<i>Concrete</i> de Maud Le Pladec, Concrete de Maud Le Pladec, © Konstantin Lipatov.

Chef d’œuvre

Maud Le Pladec

Double actualité pour Maud Le Pladec : sa succession à Josef Nadj à la tête du CCN d’Orléans et la première parisienne d’une pièce créée l’an dernier en Bretagne, Concrete (faux-ami britannique, s’il en est), dans le cadre du précellent programme d’Anne Sauvage, June events.

Par Nicolas Villodre publié le 15 juin 2016

Manque pas grand chose pour que ce spectacle son, corps et lumière soit, carrément, un chef d’œuvre. On est sevré non pas de danse mais de chorégraphie – de pas de danse, précisément. Ce qui est dommage de la part d’une choré-auteure désormais réputée. Le meilleur, le début, eût du être, comme toujours, à la fin. L’agencement des numéros dansés finit, comme les interprètes, par s’essouffler, à force de redites. L’esthétique Johnny Clegg des costumes griffés Alexandra Bertaut est discutable, ceux-ci étant plus fonctionnels que seyants.

Sinon, le reste est très convaincant, qui aboutit, et ce n’est pas si fréquent dans le contemporain, à un opéra d’esprit rock, du niveau des shows légendaires d’un Frank Zappa. Il faut dire que la metteuse en scène est partie d’une compo musicale de Michael Gordon, bien servie (et enrichie) par la prestation fracassante de l’ensemble Ictus (1) que nous avions pu apprécier en 2013 au Théâtre de la Ville dans le ballet Drumming de Anne Teresa De Keersmaeker, il est vrai dans une formation différente.

Les arrangements vocaux, longuement répétés par des danseurs devenus chanteurs grâce à Dalila Khatir, mis en valeur par Pete Harden ainsi que la qualité du traitement sonore au Théâtre de l’Aquarium méritent d’être soulignés. D’autant que les techniciens étaient théoriquement (symboliquement) en grève, ce soir-là, contre la loi anti-travail, comme ils l’ont d’ailleurs fait savoir dans leur speech, avant la représentation. La régie lumière de Nicolas Marc et l’installation de « cinéma élargi » imaginée et concrétisée par la talentueuse Sylvie Mélis font d’emblée sensation. La jeune femme a conçu une boucle pelliculaire que diffuse bruyamment un projecteur 35 mm disposé face au public. Le faisceau lumineux utilisant le tapis en PVC comme écran, produit d’imprévisibles zig-zags. On pense au maestro du domaine, Anthony McCall, auquel la fondation Gaspar de Barcelone rend actuellement hommage, et à feu Giovanni Martedi, qui avait fait ses débuts pas loin de l’Atelier de Paris, à Paris VIII, dans la section « cinéma expérimental » de la fac de Vincennes canonisée par Virginie Linhart dans son récent documentaire.
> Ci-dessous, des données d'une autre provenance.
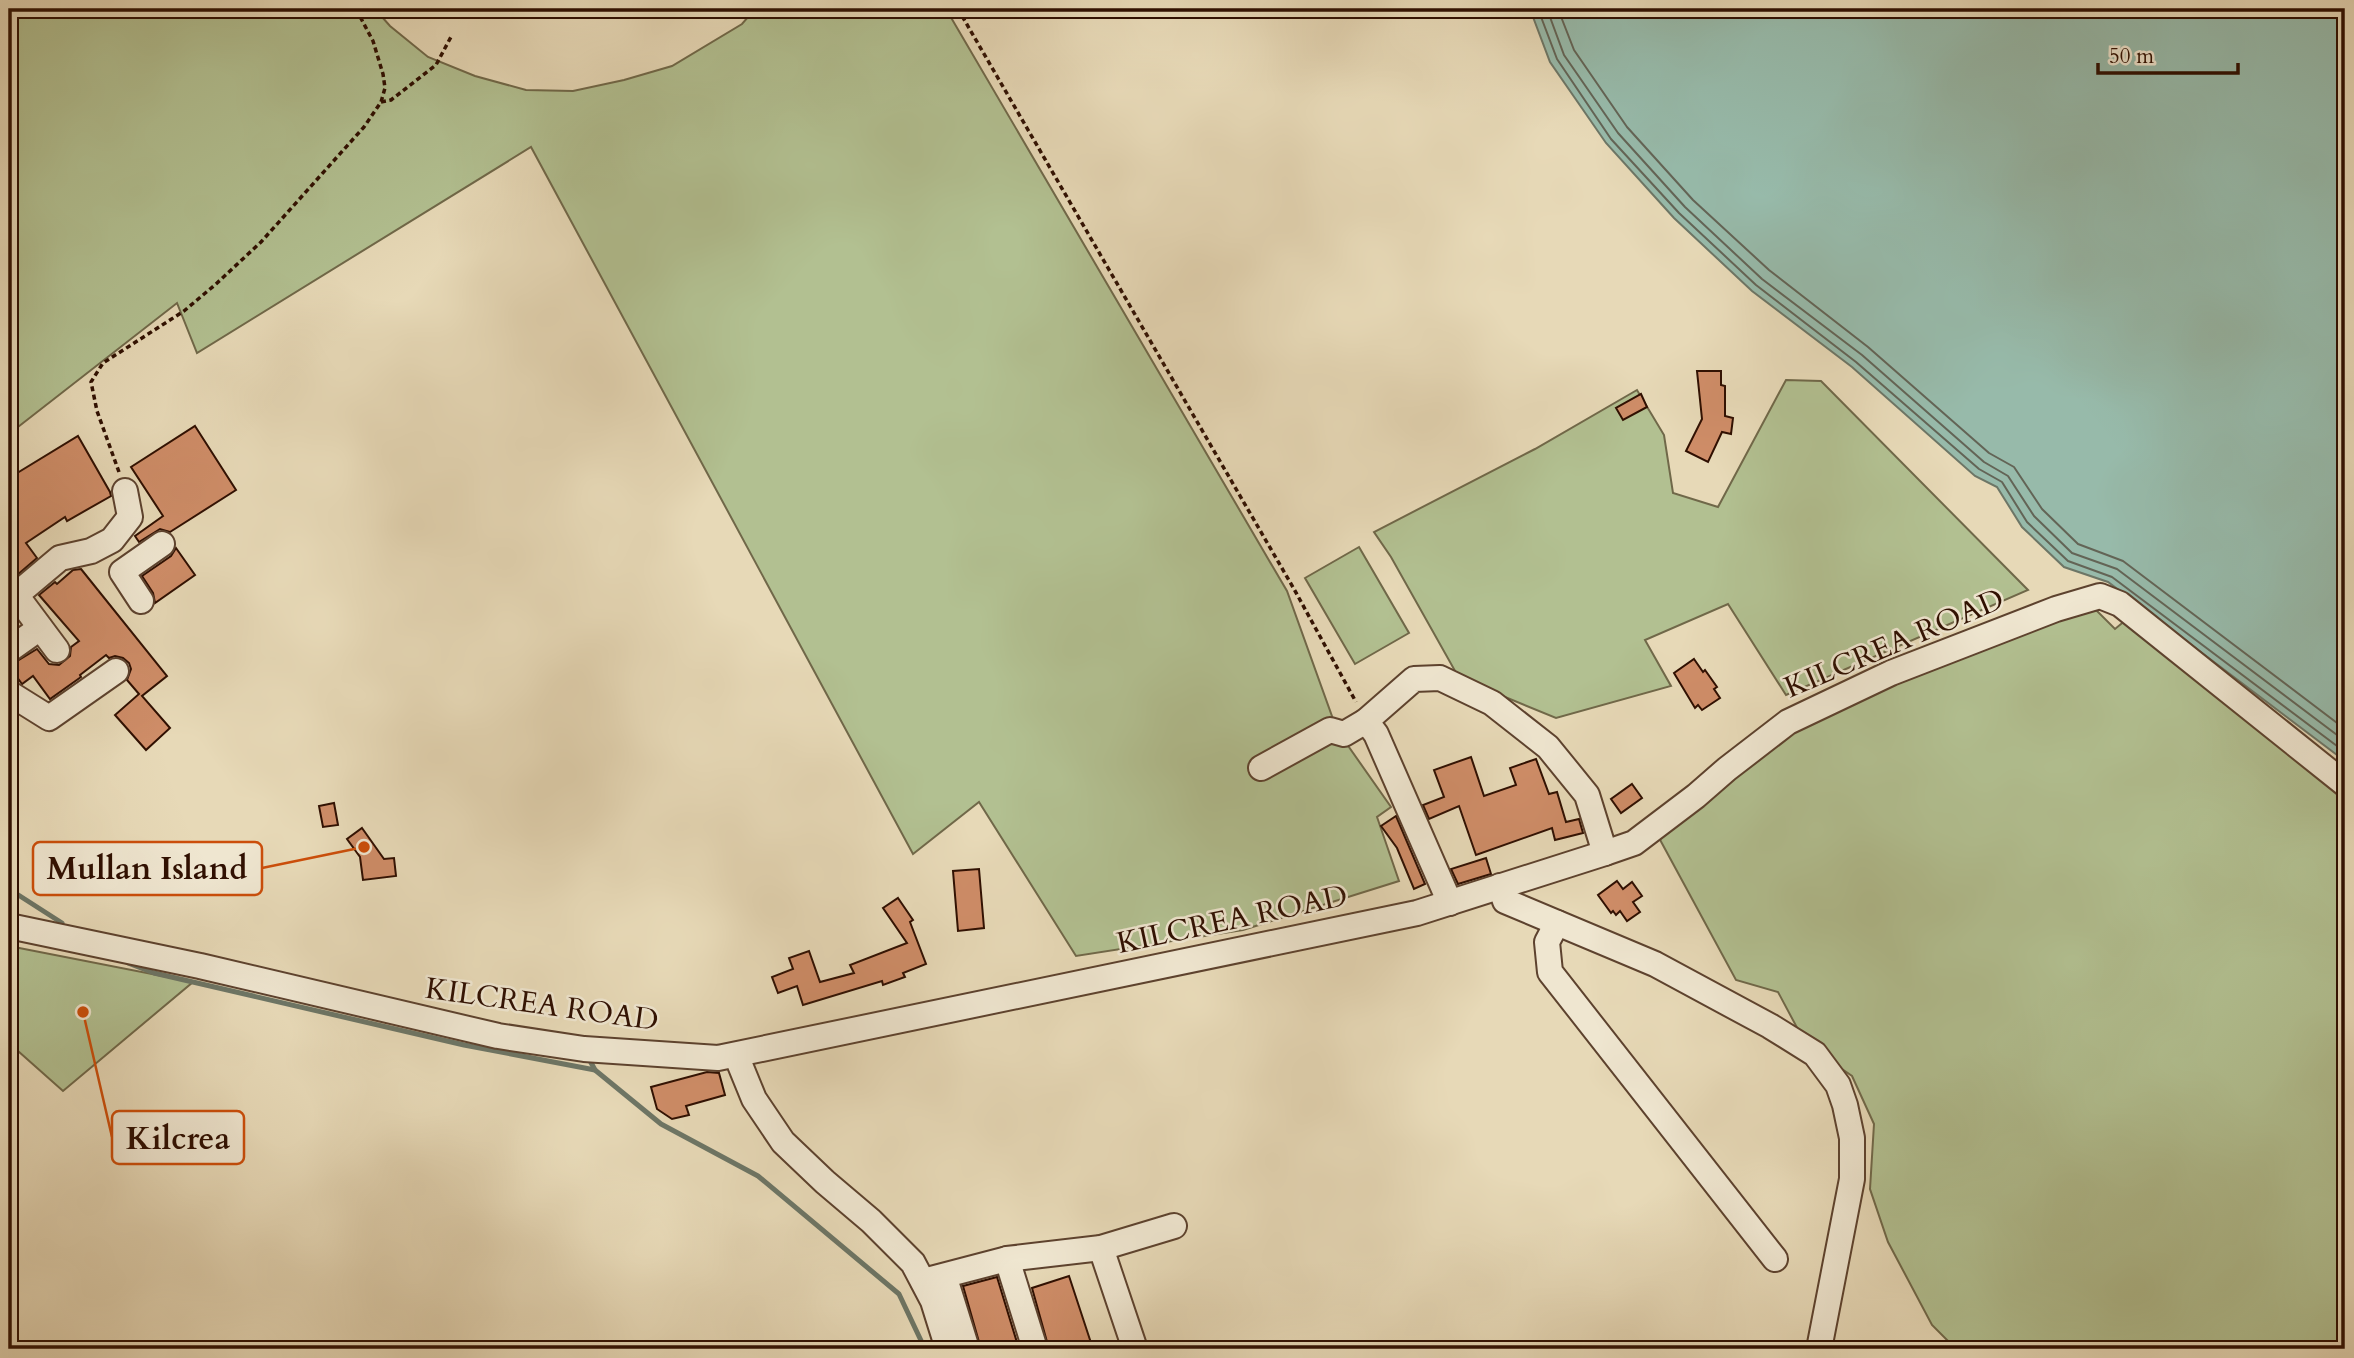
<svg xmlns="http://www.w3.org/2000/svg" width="2354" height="1358" viewBox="0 0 2354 1358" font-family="Cardo,serif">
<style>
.green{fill:#b2c091;stroke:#706849;stroke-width:2}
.water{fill:#97baaa;stroke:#6d7666;stroke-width:2}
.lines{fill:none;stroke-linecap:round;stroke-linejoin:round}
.shore{stroke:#636456;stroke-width:2}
.stream{stroke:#6d7666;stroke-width:5}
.building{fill:#cf8d68;stroke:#2f0f01;stroke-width:2}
.minor-casing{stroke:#5d422e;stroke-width:28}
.path{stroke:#2f0f01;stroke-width:3.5;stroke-dasharray:5 3.5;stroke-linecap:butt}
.minor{stroke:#efe6d0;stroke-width:24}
.labels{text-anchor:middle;stroke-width:5;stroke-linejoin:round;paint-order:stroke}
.street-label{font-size:30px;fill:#2f0f01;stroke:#efe6d0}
.leader{fill:none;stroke:#cc4e0a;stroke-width:2.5}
.callout-dot{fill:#cc4e0a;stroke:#efe6d0;stroke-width:2.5}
.callout{fill:#efe6d0;stroke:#cc4e0a;stroke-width:2.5}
.callout-label{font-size:32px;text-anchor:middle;font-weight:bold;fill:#2f0f01}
</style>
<rect width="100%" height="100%" fill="#e7d9b7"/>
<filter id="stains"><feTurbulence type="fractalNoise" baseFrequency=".00286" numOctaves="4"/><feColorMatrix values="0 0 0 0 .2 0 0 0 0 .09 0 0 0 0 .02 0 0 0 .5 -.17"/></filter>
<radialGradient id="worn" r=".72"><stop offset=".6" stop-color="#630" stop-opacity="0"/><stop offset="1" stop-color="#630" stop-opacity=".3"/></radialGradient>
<g class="green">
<polygon points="9,9 375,9 390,26 428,57 475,76 526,90 573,91 624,80 672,66 742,24 755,9 946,9 1287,591 1337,730 1391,807 1377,817 1399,881 1243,930 1076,956 979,802 913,854 531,147 197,353 177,303 9,434"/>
<polygon points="1786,380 1821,381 2028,590 1786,695 1728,604 1645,640 1671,686 1556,718 1459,678 1391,557 1374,532 1535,449 1637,390 1664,435 1673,493 1718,507"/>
<polygon points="1359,547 1409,633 1355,664 1305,578"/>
<polygon points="2093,607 2115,629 2127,619 2345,790 2345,1349 1975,1349 1954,1347 1932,1325 1888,1242 1870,1189 1874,1124 1852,1076 1820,1054 1802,1037 1778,992 1736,980 1658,836 1704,804 1778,742 1822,713"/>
<polygon points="9,946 193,982 63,1091 9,1043"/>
</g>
<polygon class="water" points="1530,9 2345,9 2345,761 2108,582 2064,567 2022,527 1997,487 1975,476 1852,367 1752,291 1674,218 1606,143 1550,62"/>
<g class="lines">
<g class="shore">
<polyline points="1538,9 1557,59 1611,139 1679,213 1756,285 1856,362 1979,469 2002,482 2027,522 2068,561 2112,577 2345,752"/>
<polyline points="1547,9 1564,55 1618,133 1685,207 1762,279 1862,355 1984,462 2008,476 2034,516 2072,553 2117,569 2345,741"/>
<polyline points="1558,9 1574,50 1627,127 1693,200 1769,270 1868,347 1989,453 2014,467 2042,509 2078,544 2123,561 2345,729"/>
</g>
<g class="stream">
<polyline points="9,889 62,923"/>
<polyline points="128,963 154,973 464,1045 595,1070"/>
<polyline points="588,1057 595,1070 661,1124 758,1176 899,1294 925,1349"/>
</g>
</g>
<g class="building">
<polygon points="1697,371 1721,371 1721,385 1725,386 1725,416 1733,418 1731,434 1722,432 1708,462 1686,451 1702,419"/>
<polygon points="1641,394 1647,407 1623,420 1616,408"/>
<polygon points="195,426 236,490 170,532 160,529 139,542 135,536 163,516 131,467"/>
<polygon points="78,436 110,492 111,496 67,521 65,517 26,543 37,558 9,582 9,478"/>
<polygon points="176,548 195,575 155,603 153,593 142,576 171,556"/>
<polygon points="81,569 167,676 142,696 170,728 146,750 115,715 139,694 127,680 131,669 129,663 123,658 115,656 109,658 106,655 80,675 81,677 50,699 33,676 22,684 9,666 37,649 49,664 59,665 70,656 71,647 79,641 39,595 55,582 57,584 73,570"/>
<polygon points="1694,659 1703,672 1705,670 1717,687 1714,689 1720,698 1702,710 1698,705 1695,708 1674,673"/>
<polygon points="1471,757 1484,796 1516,785 1510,768 1536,759 1549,794 1557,792 1566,822 1579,819 1583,833 1555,840 1552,828 1476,855 1459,806 1429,819 1423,805 1444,797 1434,770"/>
<polygon points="1632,784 1642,798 1621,813 1611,799"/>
<polygon points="334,803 338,825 323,827 319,806"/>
<polygon points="1396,816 1425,884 1414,889 1397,848 1381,826"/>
<polygon points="362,828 384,859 394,858 396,876 363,880 360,857 347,839"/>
<polygon points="1486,858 1491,874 1458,884 1451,869"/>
<polygon points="979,869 984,928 958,931 953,871"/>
<polygon points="1617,881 1623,889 1632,882 1642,896 1633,902 1640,912 1627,921 1620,911 1616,915 1613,911 1611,913 1598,895"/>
<polygon points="898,898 913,920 910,922 926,964 903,973 905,977 883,985 882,981 803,1005 797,986 778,993 772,977 793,969 789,958 809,951 820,982 854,973 850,965 907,943 883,908"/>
<polygon points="707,1072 719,1073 725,1095 686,1106 689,1115 672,1119 657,1109 651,1087"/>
<polygon points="1069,1276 1093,1349 1049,1349 1032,1288"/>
<polygon points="997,1277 1019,1349 981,1349 963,1286"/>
</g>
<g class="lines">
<defs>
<g id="minor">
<polyline points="141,601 122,572 162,544"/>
<polyline points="9,650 40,628"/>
<polyline points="57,650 16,595 60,558 91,551 112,540 130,517 125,491"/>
<polyline points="9,693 49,718 116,671"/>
<polyline points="1261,768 1330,730 1344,734 1366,721"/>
<polyline points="1500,886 1505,901 1655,964 1770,1026 1815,1054 1838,1085 1845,1105 1852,1138 1852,1179 1819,1349"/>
<polyline points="1450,903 1376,734 1366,721 1414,679 1440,678 1492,703 1548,747 1587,795 1605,853"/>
<polyline points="1557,923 1547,942 1550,972 1775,1259"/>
<polyline points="9,926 200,966 498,1036 584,1049 718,1058 1417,913 1605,853 1634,843 1696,796 1727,769 1788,722 1891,673 2056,609 2100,596 2120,604 2345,784"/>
<polyline points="736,1055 754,1099 783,1142 825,1182 871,1221 913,1263 933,1301 948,1349"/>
<polyline points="1101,1248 1135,1349"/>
<polyline points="1007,1259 1035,1349"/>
<polyline points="923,1281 1007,1259 1101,1248 1174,1226"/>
<polyline points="948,1288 967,1349"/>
</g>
</defs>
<use href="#minor" class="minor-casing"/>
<g class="path">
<polyline points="958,9 1294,589 1356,702"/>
<polyline points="381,102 391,100 436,65 452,35"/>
<polyline points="119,472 97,411 91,382 103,363 184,311 216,284 261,242 364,127 381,102 385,88 383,74 373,41 356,9"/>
</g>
<use href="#minor" class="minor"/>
</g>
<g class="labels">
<g class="street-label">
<text transform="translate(1894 643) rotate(-23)" y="10">KILCREA ROAD</text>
<text transform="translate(1232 919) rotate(-12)" y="10">KILCREA ROAD</text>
<text transform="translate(542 1004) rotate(8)" y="10">KILCREA ROAD</text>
</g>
</g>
<path class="leader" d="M364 847L262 868M83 1012L112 1137"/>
<g class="callout-dot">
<circle cx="364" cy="847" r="7"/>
<circle cx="83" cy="1012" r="7"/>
</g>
<g class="callout">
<rect x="33" y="842" width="229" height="53" rx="7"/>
<rect x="112" y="1111" width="132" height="53" rx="7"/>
</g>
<g class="callout-label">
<text x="147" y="879">Mullan Island</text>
<text x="178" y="1149">Kilcrea</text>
</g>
<rect width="2354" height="1358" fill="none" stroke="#e7d9b7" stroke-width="35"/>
<rect x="10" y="10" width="2333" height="1337" fill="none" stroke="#2f0f01" stroke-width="3.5"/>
<rect x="18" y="18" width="2319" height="1323" fill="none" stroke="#2f0f01" stroke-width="2"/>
<path d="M2098 63v10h140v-10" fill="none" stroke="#2f0f01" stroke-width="3.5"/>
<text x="2109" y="63" font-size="21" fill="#2f0f01" stroke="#efe6d0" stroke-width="5" paint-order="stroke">50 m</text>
<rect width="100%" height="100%" filter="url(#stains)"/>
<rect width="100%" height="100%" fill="url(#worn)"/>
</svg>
Les danseurs (Olga Dukovnaya, Maria Ferreira Silva, Corinne Garcia, Régis Badel, Julien Gallée-Ferré) mouillent qui leur maillot, qui leur mini robe, short ou pantalon de jogging, une heure durant. À eux cinq, ils parviennent à prendre en otage leurs neuf collègues de bureau en les encerclant façon indiens fondant sur un convoi de pionniers. Il va de soi que la fête nocturne tourne à l’orgie païenne, à la bacchanale druidique, au sacre post-soixante-huitard, c’est-à-dire, sans sacrifice aucun.

 

1. formé de Nico Couck, Dirk Descheeemaeker, Chrissy Dimitriou, Carlos Galvez Taroncher, Gerrit Nulens, Caroline Peeters, Jean-Luc Plouvier, Herwig Scheck et Tomonori Takeda.

 

Concrete de Maud Le Pladec a été créé en novembre 2015 à Rennes (festival Mettre en scène) et présenté le 14 juin à l’Atelier de Paris (June events).